This section compares the abstract shell flow and the default DFX flow,
examining the underlying commands to produce and then use abstract shells. With the
abstract shell flow, the implementation of the parent configuration is absolutely
identical to the standard DFX flow where you implement the static design and then
lock down those results. The flow does not diverge until the static-only design
result is saved. The write_abstract_shell
command is
used to black box the target partition, trim away unneeded static, lock the
remaining design, and validate the result using pr_verify
. This command must be called for any RP that is to become an
abstract shell, because each RP has a unique footprint and connection to the static
design. Finally, the implementation of the remaining RMs matches the standard flow,
but now the focus is on a single RP for each child run. Instead of building new
full-design configurations to implement (or reuse) multiple RMs per design, each RM
is implemented in its own run in its own abstract shell, leading to greater
efficiency.
Tcl
mode.The parent design configuration can be used to create a full device programming image. With the initial RMs included in any RPs, each creates partial bitstreams. Abstract shell runs can generate additional partial bitstreams for the functions they implement. In single-user environments, within a single company or design group, additional full design configurations can be created for bitstream generation by linking routed static and dynamic checkpoints. Any combination of static and reconfigurable images can be rebuilt to create any full or partial bitstreams needed for the target system. There is no limitation compared to a standard DFX flow in this regard.

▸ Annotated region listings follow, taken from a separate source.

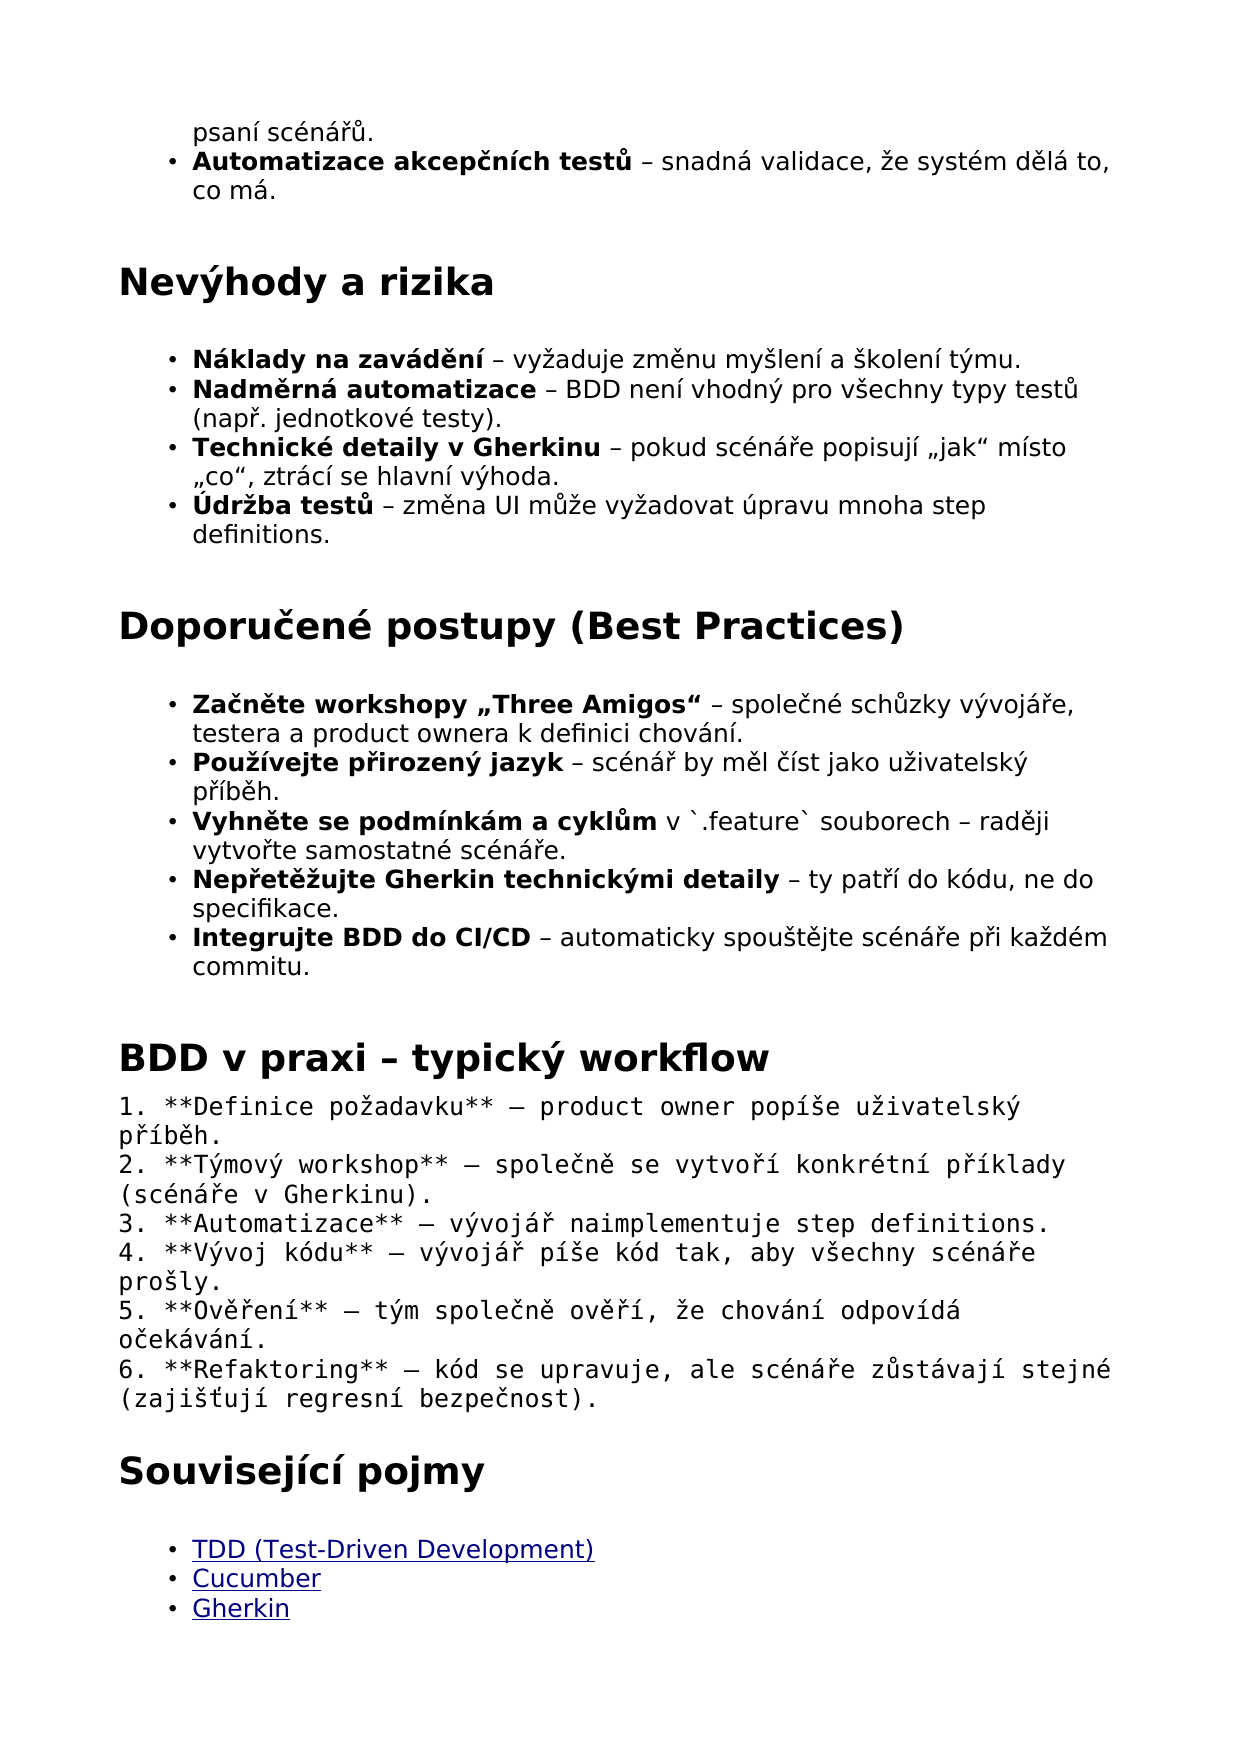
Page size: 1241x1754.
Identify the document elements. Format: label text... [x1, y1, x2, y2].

list Používejte přirozený jazyk – scénář by měl číst jako uživatelský příběh. [177, 748, 1122, 807]
subtitle Doporučené postupy (Best Practices) [118, 604, 1122, 648]
subtitle Nevýhody a rizika [118, 260, 1122, 304]
list Začněte workshopy „Three Amigos“ – společné schůzky vývojáře, testera a product ownera k definici chování. [177, 690, 1122, 748]
list Náklady na zavádění – vyžaduje změnu myšlení a školení týmu. [177, 346, 1122, 375]
list Automatizace akcepčních testů – snadná validace, že systém dělá to, co má. [177, 147, 1122, 206]
list TDD (Test-Driven Development) [177, 1536, 1122, 1565]
subtitle BDD v praxi – typický workflow [118, 1036, 1122, 1080]
text 1. **Definice požadavku** – product owner popíše uživatelský příběh. 2. **Týmový workshop** – společně se vytvoří konkrétní příklady (scénáře v Gherkinu). 3. **Automatizace** – vývojář naimplementuje step definitions. 4. **Vývoj kódu** – vývojář píše kód tak, aby všechny scénáře prošly. 5. **Ověření** – tým společně ověří, že chování odpovídá očekávání. 6. **Refaktoring** – kód se upravuje, ale scénáře zůstávají stejné (zajišťují regresní bezpečnost). [118, 1092, 1122, 1413]
list Nadměrná automatizace – BDD není vhodný pro všechny typy testů (např. jednotkové testy). [177, 375, 1122, 433]
list Gherkin [177, 1594, 1122, 1623]
list psaní scénářů. [177, 118, 1122, 147]
list Technické detaily v Gherkinu – pokud scénáře popisují „jak“ místo „co“, ztrácí se hlavní výhoda. [177, 433, 1122, 492]
list Integrujte BDD do CI/CD – automaticky spouštějte scénáře při každém commitu. [177, 923, 1122, 982]
subtitle Související pojmy [118, 1450, 1122, 1493]
list Nepřetěžujte Gherkin technickými detaily – ty patří do kódu, ne do specifikace. [177, 865, 1122, 923]
list Cucumber [177, 1565, 1122, 1594]
list Vyhněte se podmínkám a cyklům v `.feature` souborech – raději vytvořte samostatné scénáře. [177, 807, 1122, 865]
list Údržba testů – změna UI může vyžadovat úpravu mnoha step definitions. [177, 492, 1122, 550]
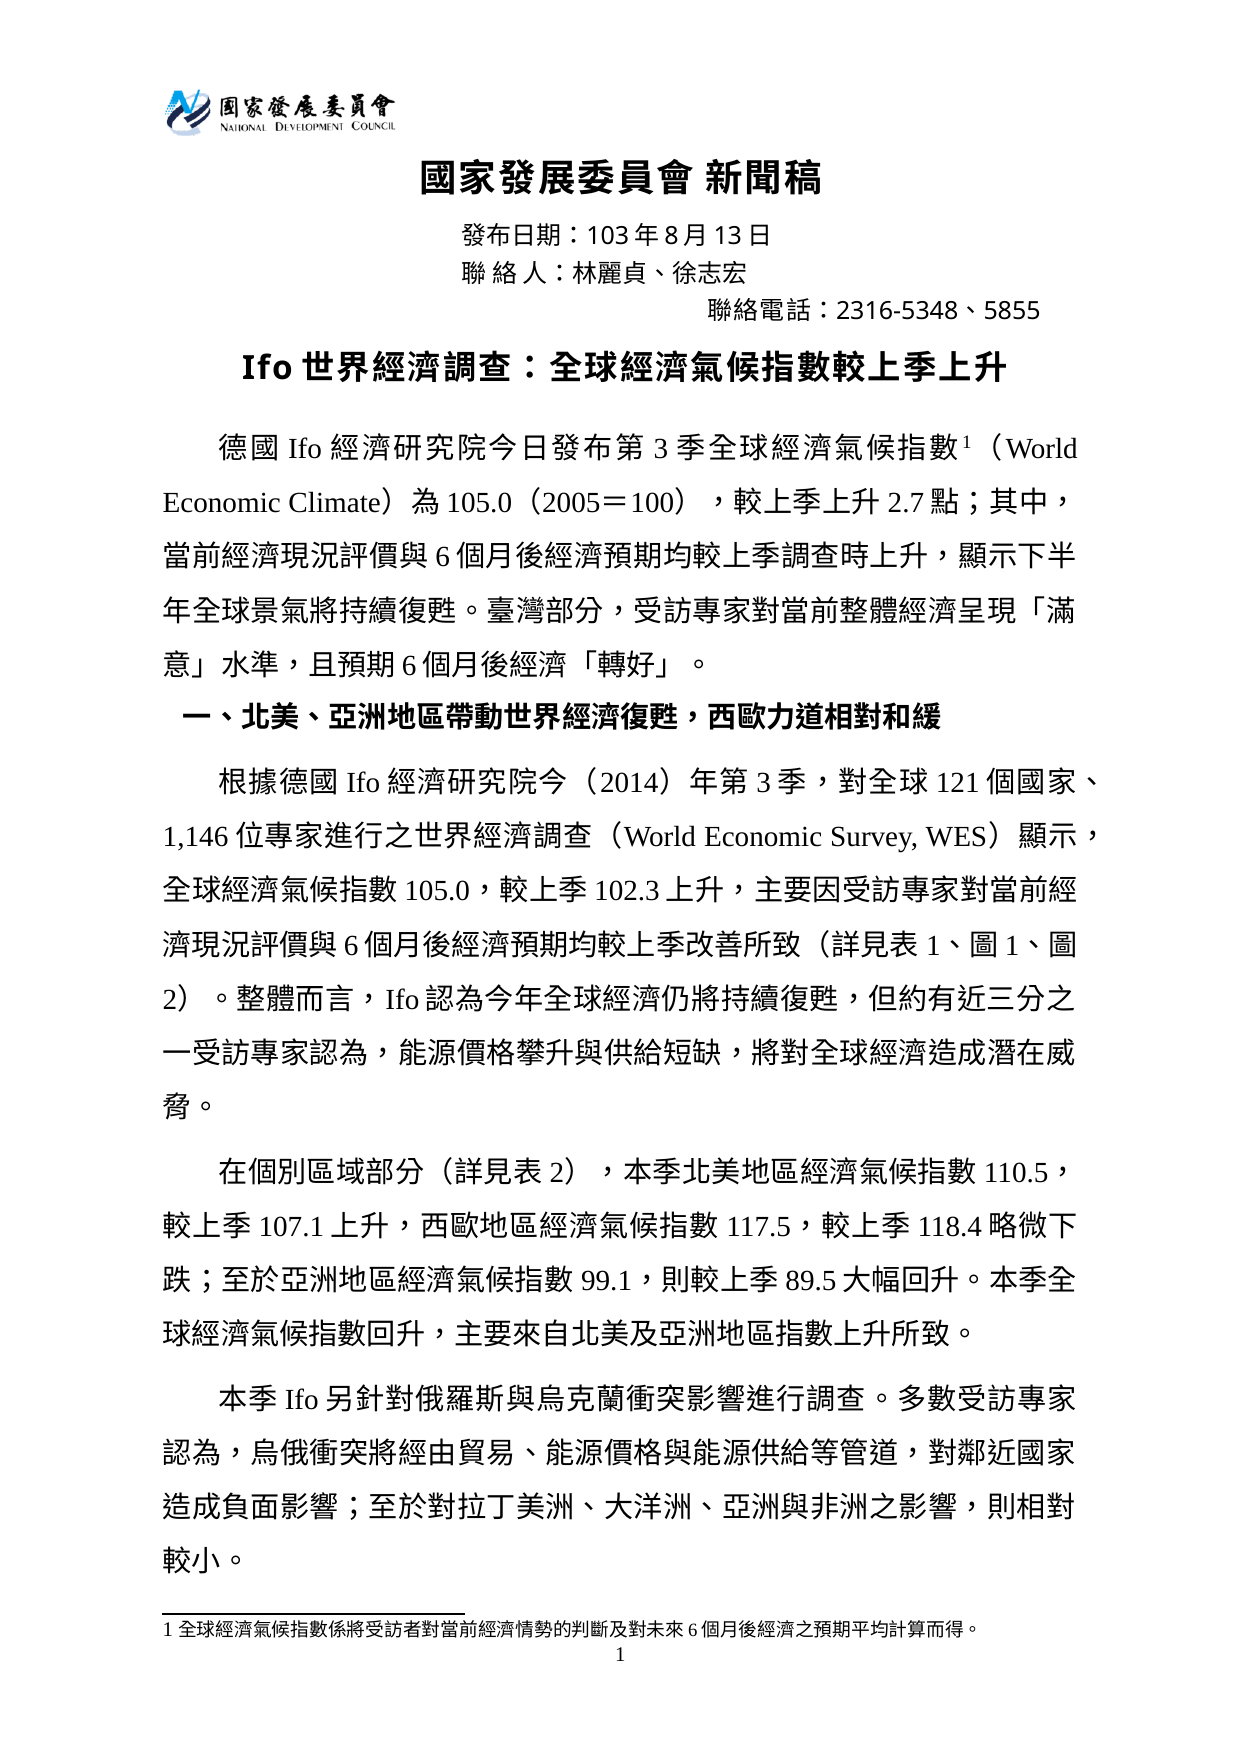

Abstract shell compile times are faster in nearly every scenario. How much faster depends on the structure of the design. Designs with very large dynamic regions and minimal static produce modest gains given that very little static is removed to create the shell. For example, AMD Alveo™ platform designs, which contain very little static logic, can be compiled more than twice as fast using the abstract shell flow. This can add up to big savings when you consider the static platform is rarely revisited; the primary usage is to build new RMs. For designs with smaller dynamic regions and larger static regions, the gains are much greater—across a varied design suite, improvements that can be 5, 10, or more times faster than the standard DFX flow. Although the creation of the abstract shell takes time, it is a step that is not done often. The following figure shows the compile-time savings (gray line) using the abstract shell across a variety of AMD Virtex™ UltraScale+™ device designs.
The following image is a closer look at a specific sample design. This design has a dynamic region that covers about a quarter of the device, with a static region that is not much more than a single super logic region (SLR) in the three SLR Virtex UltraScale+ FPGA (VU9P). After the static design is implemented, new RMs can take 1.5 hours to compile, partly due to the 266 MB static design checkpoint. Using the abstract shell flow, the design checkpoint of the shell shrinks to only 10 MB, memory usage is cut by a third, and compile time is cut by two thirds.